This case, in which the sensations of an infant
at the breast formed the point of departure of a sexual
perversion which lasted through life, is, so far as I am aware,
unique.

FOOTNOTES:
[17] Jonas Cohn (_Allgemeine AEsthetik_, 1901, p. 11) lays it down that
psychology has nothing to do with good or bad taste. "The distinction
between good and bad taste has no meaning for psychology.
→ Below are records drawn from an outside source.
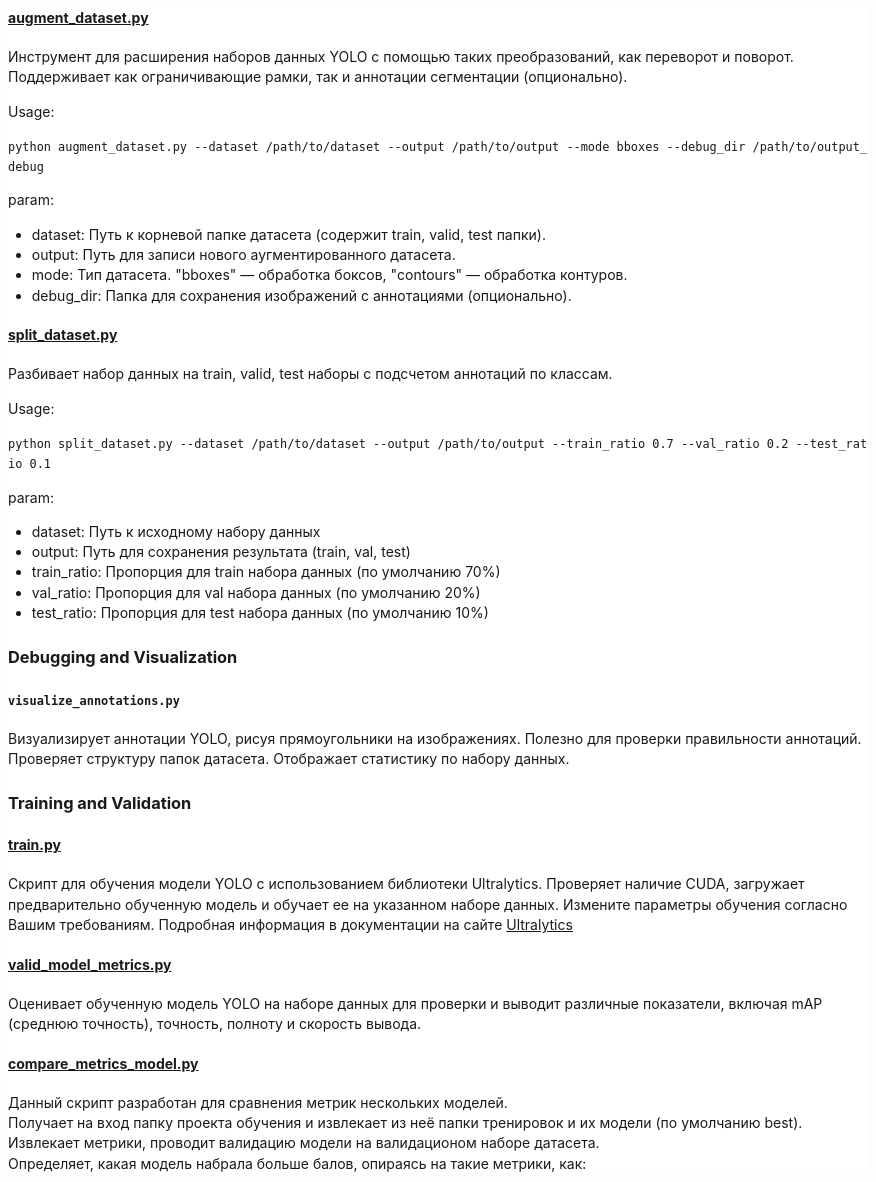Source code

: #### [augment_dataset.py](#augment_datasetpy)
Инструмент для расширения наборов данных YOLO с помощью таких преобразований, как переворот и поворот. 
 Поддерживает как ограничивающие рамки, так и аннотации сегментации (опционально).

Usage:
```
python augment_dataset.py --dataset /path/to/dataset --output /path/to/output --mode bboxes --debug_dir /path/to/output_debug
```
param:
 - dataset: Путь к корневой папке датасета (содержит train, valid, test папки).
 - output: Путь для записи нового аугментированного датасета.
 - mode: Тип датасета. "bboxes" — обработка боксов, "contours" — обработка контуров.
 - debug_dir: Папка для сохранения изображений с аннотациями (опционально).

#### [split_dataset.py](#split_datasetpy)
Разбивает набор данных на train, valid, test наборы с подсчетом аннотаций по классам.

Usage:
```
python split_dataset.py --dataset /path/to/dataset --output /path/to/output --train_ratio 0.7 --val_ratio 0.2 --test_ratio 0.1
```

param:
 - dataset: Путь к исходному набору данных
 - output: Путь для сохранения результата (train, val, test)
 - train_ratio: Пропорция для train набора данных (по умолчанию 70%)
 - val_ratio: Пропорция для val набора данных (по умолчанию 20%)
 - test_ratio: Пропорция для test набора данных (по умолчанию 10%)

### Debugging and Visualization

#### `visualize_annotations.py`
Визуализирует аннотации YOLO, рисуя прямоугольники на изображениях. Полезно для проверки правильности аннотаций.
 Проверяет структуру папок датасета. Отображает статистику по набору данных.

### Training and Validation

#### [train.py](#trainpy)
Скрипт для обучения модели YOLO с использованием библиотеки Ultralytics. 
Проверяет наличие CUDA, загружает предварительно обученную модель и обучает ее на указанном наборе данных.
Измените параметры обучения согласно Вашим требованиям. Подробная информация в документации на сайте [Ultralytics](https://docs.ultralytics.com/ru/modes/train/)

#### [valid_model_metrics.py](#valid_model_metricspy)
Оценивает обученную модель YOLO на наборе данных для проверки и выводит различные показатели, 
включая mAP (среднюю точность), точность, полноту и скорость вывода.

#### [compare_metrics_model.py](#compare_metrics_modelpy)
Данный скрипт разработан для сравнения метрик нескольких моделей.  
Получает на вход папку проекта обучения и извлекает из неё папки тренировок и их модели (по умолчанию best).  
Извлекает метрики, проводит валидацию модели на валидационом наборе датасета.  
Определяет, какая модель набрала больше балов, опираясь на такие метрики, как:  
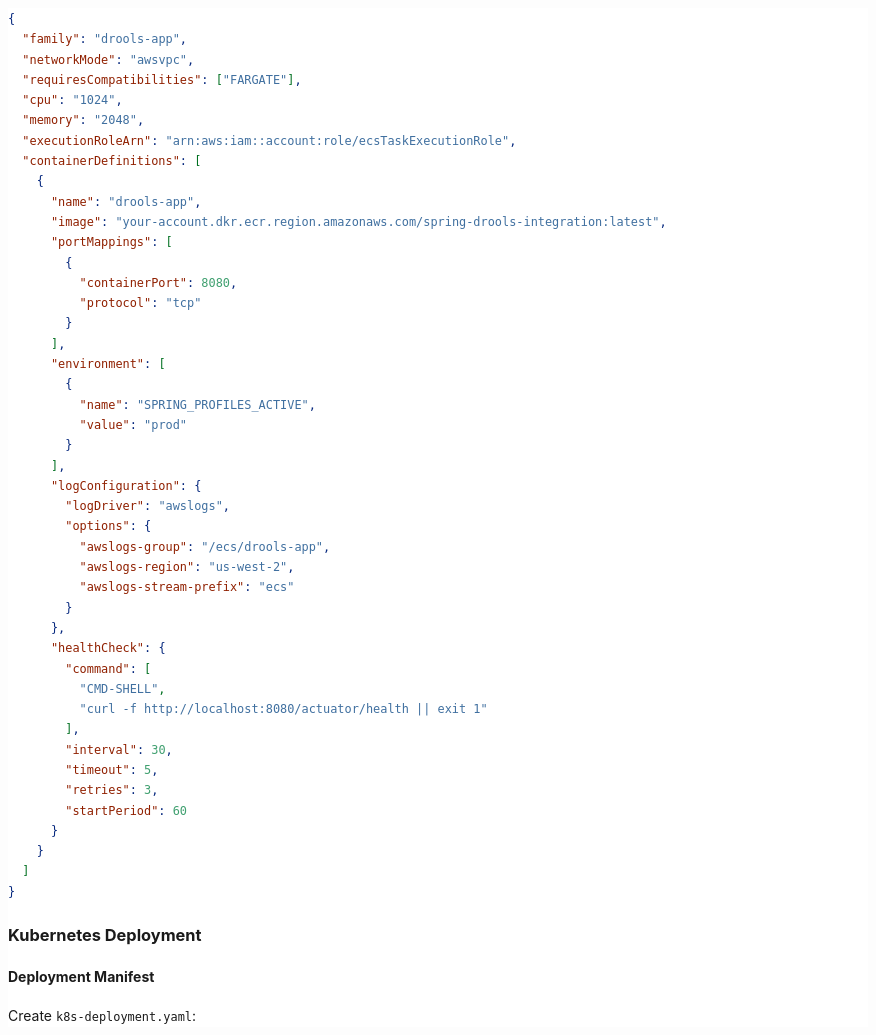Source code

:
 ```json
{
  "family": "drools-app",
  "networkMode": "awsvpc",
  "requiresCompatibilities": ["FARGATE"],
  "cpu": "1024",
  "memory": "2048",
  "executionRoleArn": "arn:aws:iam::account:role/ecsTaskExecutionRole",
  "containerDefinitions": [
    {
      "name": "drools-app",
      "image": "your-account.dkr.ecr.region.amazonaws.com/spring-drools-integration:latest",
      "portMappings": [
        {
          "containerPort": 8080,
          "protocol": "tcp"
        }
      ],
      "environment": [
        {
          "name": "SPRING_PROFILES_ACTIVE",
          "value": "prod"
        }
      ],
      "logConfiguration": {
        "logDriver": "awslogs",
        "options": {
          "awslogs-group": "/ecs/drools-app",
          "awslogs-region": "us-west-2",
          "awslogs-stream-prefix": "ecs"
        }
      },
      "healthCheck": {
        "command": [
          "CMD-SHELL",
          "curl -f http://localhost:8080/actuator/health || exit 1"
        ],
        "interval": 30,
        "timeout": 5,
        "retries": 3,
        "startPeriod": 60
      }
    }
  ]
}
```

### Kubernetes Deployment

#### Deployment Manifest

Create `k8s-deployment.yaml`:
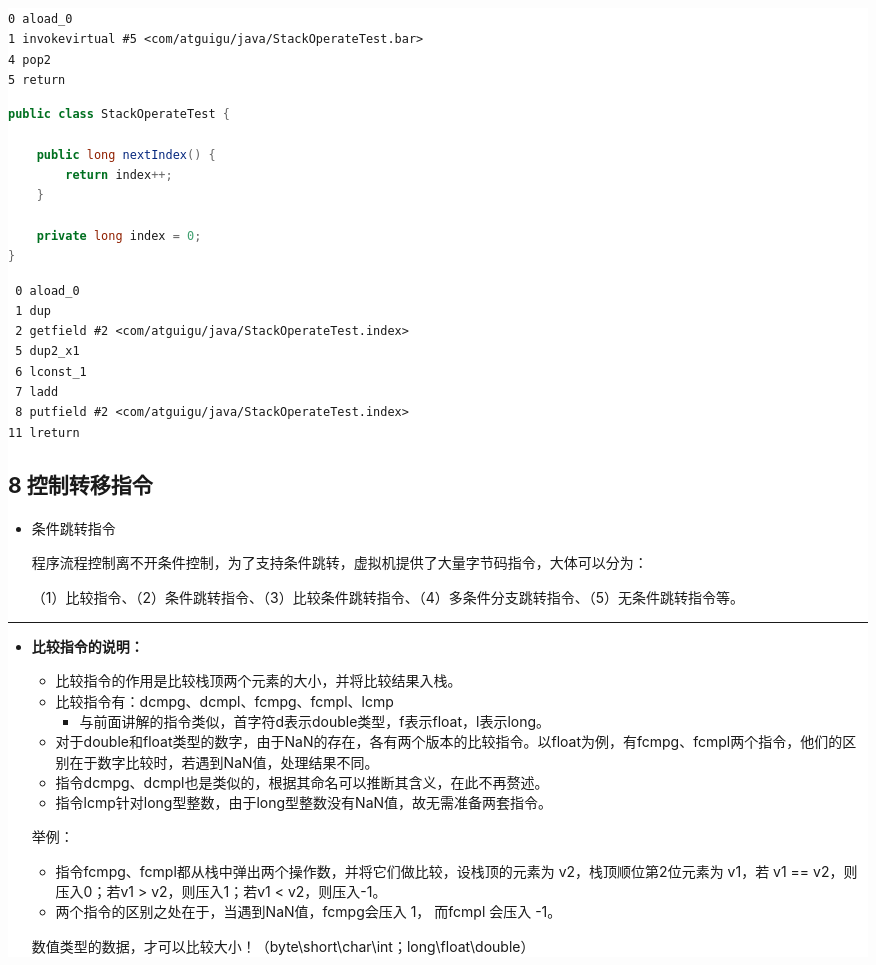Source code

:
   ```
  0 aload_0
  1 invokevirtual #5 <com/atguigu/java/StackOperateTest.bar>
  4 pop2
  5 return
  ```

  ```java
  public class StackOperateTest {
  
      public long nextIndex() {
          return index++;
      }
  
      private long index = 0;
  }
  ```

  ```
   0 aload_0
   1 dup
   2 getfield #2 <com/atguigu/java/StackOperateTest.index>
   5 dup2_x1
   6 lconst_1
   7 ladd
   8 putfield #2 <com/atguigu/java/StackOperateTest.index>
  11 lreturn
  ```

  

## 8 控制转移指令

* 条件跳转指令

  程序流程控制离不开条件控制，为了支持条件跳转，虚拟机提供了大量字节码指令，大体可以分为：

  （1）比较指令、（2）条件跳转指令、（3）比较条件跳转指令、（4）多条件分支跳转指令、（5）无条件跳转指令等。

---

* **比较指令的说明：**

  * 比较指令的作用是比较栈顶两个元素的大小，并将比较结果入栈。
  * 比较指令有：dcmpg、dcmpl、fcmpg、fcmpl、lcmp
    * 与前面讲解的指令类似，首字符d表示double类型，f表示float，l表示long。
  * 对于double和float类型的数字，由于NaN的存在，各有两个版本的比较指令。以float为例，有fcmpg、fcmpl两个指令，他们的区别在于数字比较时，若遇到NaN值，处理结果不同。
  * 指令dcmpg、dcmpl也是类似的，根据其命名可以推断其含义，在此不再赘述。
  * 指令lcmp针对long型整数，由于long型整数没有NaN值，故无需准备两套指令。

  举例：

  * 指令fcmpg、fcmpl都从栈中弹出两个操作数，并将它们做比较，设栈顶的元素为 v2，栈顶顺位第2位元素为 v1，若 v1 == v2，则压入0；若v1 > v2，则压入1；若v1 < v2，则压入-1。
  * 两个指令的区别之处在于，当遇到NaN值，fcmpg会压入 1， 而fcmpl 会压入 -1。

  数值类型的数据，才可以比较大小！（byte\short\char\int；long\float\double）
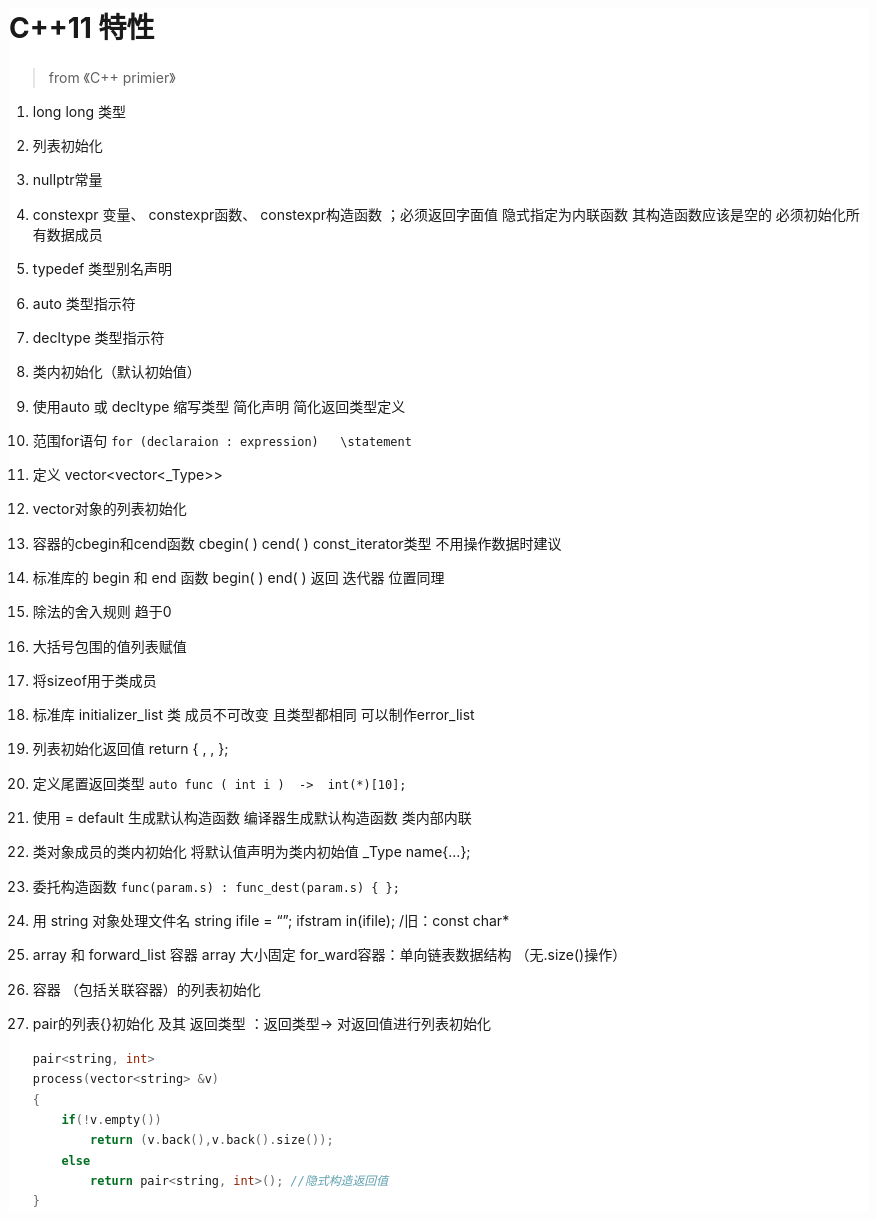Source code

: # C++11 特性 

> from 《C++ primier》

1. long long 类型

2. 列表初始化

3. nullptr常量

4. constexpr 变量、 constexpr函数、 constexpr构造函数   ；必须返回字面值   隐式指定为内联函数   其构造函数应该是空的 必须初始化所有数据成员

5. typedef  类型别名声明

6. auto 类型指示符

7. decltype 类型指示符

8. 类内初始化（默认初始值）

9. 使用auto 或 decltype 缩写类型   简化声明  简化返回类型定义

10. 范围for语句   `for (declaraion : expression)   \statement`

11. 定义  vector<vector<_Type>>

12. vector对象的列表初始化

13. 容器的cbegin和cend函数    cbegin( )  cend( )   const_iterator类型 不用操作数据时建议

14. 标准库的 begin 和 end 函数  begin( )  end( ) 返回 迭代器  位置同理

15. 除法的舍入规则     趋于0

16. 大括号包围的值列表赋值     

17. 将sizeof用于类成员

18. 标准库 initializer_list 类   成员不可改变  且类型都相同  可以制作error_list

19. 列表初始化返回值    return { , , };

20. 定义尾置返回类型  `auto func ( int i )  ->  int(*)[10];`

21. 使用 = default 生成默认构造函数  编译器生成默认构造函数 类内部内联

22. 类对象成员的类内初始化  将默认值声明为类内初始值  _Type name{...};

23. 委托构造函数   `func(param.s) : func_dest(param.s) { };`

24. 用 string 对象处理文件名    string ifile = “”; ifstram in(ifile);   /旧：const char* 

25. array 和 forward_list 容器    array 大小固定    for_ward容器：单向链表数据结构 （无.size()操作）

26. 容器 （包括关联容器）的列表初始化

27. pair的列表{}初始化 及其 返回类型   ：返回类型->  对返回值进行列表初始化

    ```c++
    pair<string, int> 
    process(vector<string> &v)
    {
    	if(!v.empty())
            return (v.back(),v.back().size()); 
        else 
            return pair<string, int>(); //隐式构造返回值
    }
    ```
On this account,
the fundamental conceptions of aesthetics cannot arise from psychology." It
may be a question whether this view can be accepted quite absolutely.
[18] See Appendix A: "The Origins of the Kiss."
[19] See J.B. Hellier, "On the Nipple Reflex," _British Medical Journal_,
November 7, 1896.
[20] Fere, _L'Instinct Sexuel_, second edition, p. 147.


IV.
The Bath--Antagonism of Primitive Christianity to the Cult of the
Skin--Its Cult of Personal Filth--The Reasons which Justified this
Attitude--The World-wide Tendency to Association between Extreme
Cleanliness and Sexual Licentiousness--The Immorality Associated with
Public Baths in Europe down to Modern Times.

The hygiene of the skin, as well as its special cult, consists in bathing.
The bath, as is well known, attained under the Romans a degree of
development which, in Europe at all events, it has never reached before or
since, and the modern visitor to Rome carries away with him no more
impressive memory than that of the Baths of Caracalla.